Dowiedziawszy się o ostatniej 40-procentowej obniżce na kosmetyki kolorowe oraz niektóre do pielęgnacji twarzy, wzruszyłam tylko ramionami, przecież mój kufer pęka w szwach od nadmiaru malowideł, a mazideł na twarz używam raczej niedrogeryjnych.
Jednak po chwili zaczęłam przypominac sobie rozmaite produkty, które od dawna mnie ciekawiły, a na dodatek w blogerskich postach skrzętnie odnotowywałyście swoje listy zakupów.
I cóż, dałam się skusić, i to dwukrotnie...
Pierwszego dnia do koszyka wpadły dwa produkty.

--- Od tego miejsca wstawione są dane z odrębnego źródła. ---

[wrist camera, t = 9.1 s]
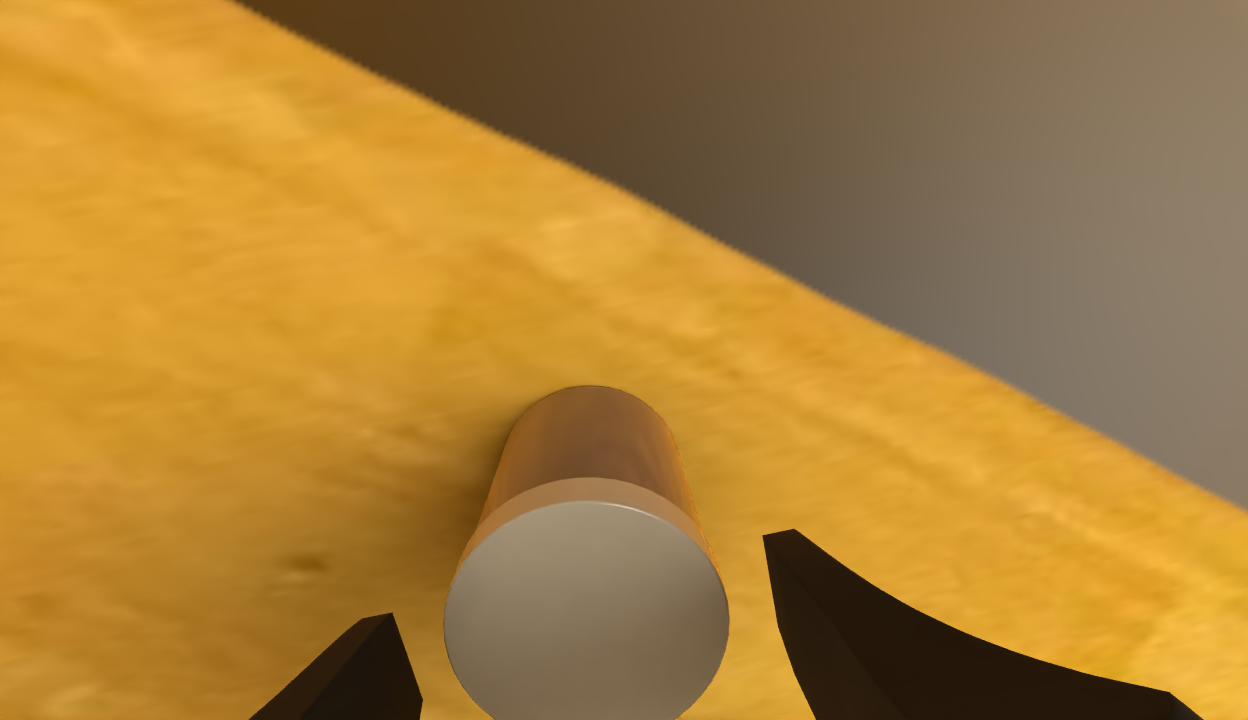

* Maybelline Anfinitone Mineral - podkład we fluidzie w kolorze 010 ivory - kompletnie impulsywny zakup, bo mam przecież zapas podkładów mineralnych oraz takich we fluidzie. Jeszcze nie używałam, ale mina trochę mi zrzedła, gdy zobaczyłam masę negatywnych opinii na Wizażu.pl. Wszystko przede mną.
* Rimmel Lasting Finish by Kate Moss Lipstick - od dawna czaiłam się na któryś z tych kosmetyków, ale nigdy nie mogłam zdecydować się na kolor. Tym razem capnęłam nr 20 - wyrazisty róż w odcieniu fuksji.
A nastepnego dnia, po kolejnej porcji postów zakupowych poczłapałam do Roska jeszcze raz, by zakupić takie fanty:
* Manhattan Quick Dry 60 Seconds - od dawna miałam chrapkę na delikatny rozbielony żółty lakier, wiec do koszyka wrzuciłam nr 13S. Niestety - ten lakier to tragedia i bubel: nieporęczny pędzel, gęstawa konsystencja utrudniająca aplikację; jedna warstwa daje prześwity, a przy drugiej tworzą się fale dunaju - zmyłam po chwili od pomalowania.
* Tołpa Dermo Face Stimular 40+ . Ujędrniający krem przeciwzmarszczkowy - jeszcze przez kilka lat będę under 40, ale zachciałam czegoś konkretniejszego do pielęgnacji okolic oczu, a i Tołpa jest na liście firm - ciekawostek. Kremik ma dosyć gęstą konsystencję i jest go tylko 10 ml, a w promocji kosztował 19.90 pln.
* Kolejne pomadki by Kate Moss z Rimmel - tym razem 16 i 101. Zachwyciła mnie 20 konsystencja i trwałością i to dla kolejnych kolorków, tak naprawdę , trafiłam drugi raz do Rossmanna.
Tu jeszcze kolorki pomadek, jesli jeszcze ich nie znacie/macie :) Myślę, że ta seria warta jest uwagi, gdy znika z Waszych ust dosłownie każde mazidło tak szybko, jak z moich.